I’ve got the following mechanism for adding positional awareness to representations, it works well but is very slow.

The fundamental issue is that each sample in the batch has a different real length and I therefore have to loop over and create different embeddings for each of them.

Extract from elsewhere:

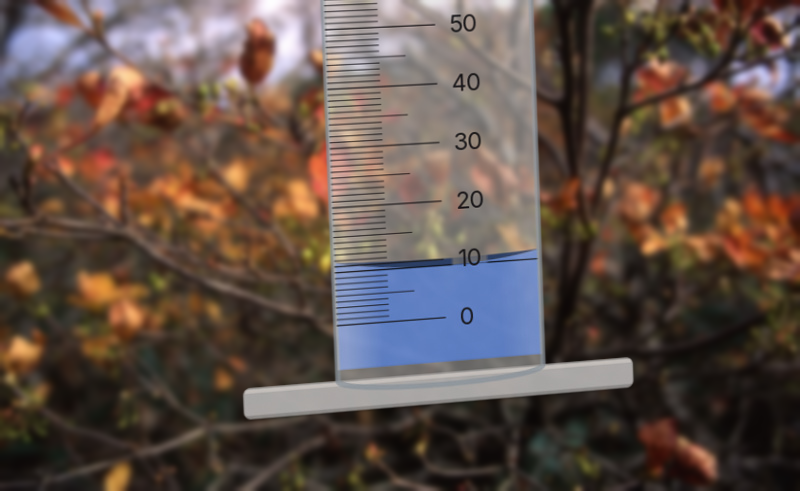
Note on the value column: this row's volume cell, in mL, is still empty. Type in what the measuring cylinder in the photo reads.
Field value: 9 mL
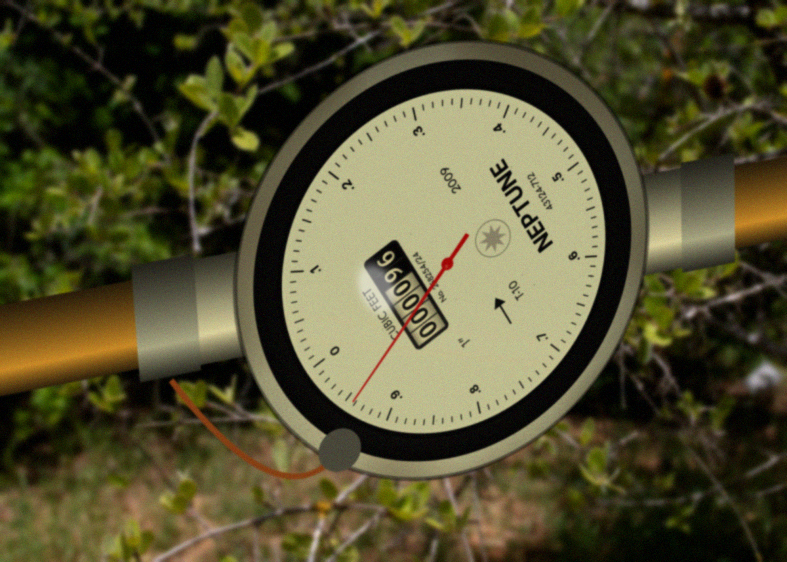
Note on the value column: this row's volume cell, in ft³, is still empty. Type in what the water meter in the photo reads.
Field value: 95.94 ft³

class PositionSymmetricLayer(nn.Module):
    def __init__(self, dim):
        super().__init__()
        self.embedding = nn.Parameter(torch.linspace(0., 1., dim//2), requires_grad=False)
        self.dim = dim

    def forward(self, x, durs):
        N = x.size(0)
        T = x.size(1)
        pos_emb = torch.zeros((N, T, self.dim), dtype=torch.float32).cuda()
        for i, dur in enumerate(durs):
            factor = torch.linspace(0, 1, dur).unsqueeze(1).cuda()
            pos = (torch.cat((self.embedding - factor, -self.embedding + factor,), dim=-1) >= 0).float()
            pos_emb[i, -dur:] = pos
        x = torch.cat((x, pos_emb,), dim=-1)
        return x

To help understand what this does you can see in the following what pos is given a dur of 3 and a dim of 8:

tensor([[1., 1., 1., 1., 1., 0., 0., 0.],
        [0., 0., 1., 1., 1., 1., 0., 0.],
        [0., 0., 0., 1., 1., 1., 1., 1.]])

Is there something I can do to speed the for loop up?

Got a large reduction by sorting the samples by duration and batchifying some operations.